Auch Alt-Rorschach hat keinen Mangel an Gaststätten. Wer von St. Gallen oder vom Thurgau her etwa am Donnerstagmarkt sich dem Herzen des Reichshofs nähert, den grüssen auf der rechten Seite der einladende «Grüne Baum», der stolze «Adler» und die seltene «Krone». Ihr gegenüber beginnt es mit dem «Schäfle» und dem «Kreuz». Während die Marktkarren weiterhin die Strasse versperren, rasten die Pferde in den hinterwärtigen Stallungen des «Ochsen» und «Hirschen» und der den nahen See ankündigenden «Hecht» und «Schiff». Dann folgt, als letzte Verheissung vor dem Tor zum äbtischen Marktplatz, der «Engel». Der ganze Obere Flecken besitzt nur ein Gasthaus, abgesehen vom «Güldenen Löwen» am Marktplatz: Das bis vor kurzem noch so genannte Restaurant «Ilge».
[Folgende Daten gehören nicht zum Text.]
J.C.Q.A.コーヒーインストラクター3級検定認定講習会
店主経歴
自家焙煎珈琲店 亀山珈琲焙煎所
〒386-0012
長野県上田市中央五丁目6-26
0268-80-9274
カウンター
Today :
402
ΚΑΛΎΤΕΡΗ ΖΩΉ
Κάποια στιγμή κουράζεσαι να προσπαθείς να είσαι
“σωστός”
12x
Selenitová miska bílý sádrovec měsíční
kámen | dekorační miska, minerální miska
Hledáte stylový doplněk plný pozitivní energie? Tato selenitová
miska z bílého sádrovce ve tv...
Ein kurzes Wort über den Kupferstecher Johann Franz Roth (1731-1798) selbst, dessen zwei eigene Häuser (Hauptstrasse 79 und 89) wir aufgestöbert haben. Nach der Darstellung des verstorbenen Stiftsbibliothekars Dr. Josef Müller im Rorschacher Neujahrsblatt 194311 sollte der Junge für die Kattundruckerei seines Vaters das Zeichnen erlernen. Er wurde Student der Kupferstich-Kunst in Strassburg und kehrte nach einem längeren Aufenthalt in Paris heim. Johann Franzens Urgrossvater, Kupferschmied Mathäus Roth, war Ammann gewesen. Sein Vater Hans Jakob Roth hatte sich in eine sozial gehobene Stellung emporgearbeitet und in spanischen Solddiensten den Leutnantsgrad erworben. So durfte er es wagen, für seinen Jungen zwei Rorschacher Aristokraten als Paten zu wählen: den hochfürstlich st.gallischen Ratsherrn Franz Ignaz von Bayer (1696- 1778) und Anna Regina von Hoffmann (geb. 1702). Mit 26 Jahren heiratete er die Ammannstochter Anna Katharina Heer. Bald gab er das Kattundrucken auf, wurde Rorschacher Hofschreiber und nacheinander Angestellter der Hoffmann und Bayer. Schliesslich eröffnete er eine kleine Gaststätte zum «Pfauen», der seine Frau vorstand. Dem Umstand, dass Roth im Grunde genommen dem Kaufmannsberuf abhold war, verdankt Rorschach, wie Josef Müller sich ausdrückt, «einen wenn auch nicht hochbedeutenden, so doch künstlerisch nennenswerten Kupferstecher».

11 Dr. J. Müller, Kupferstecher Johann Franz Rorh von Rorschach, RNB 1943.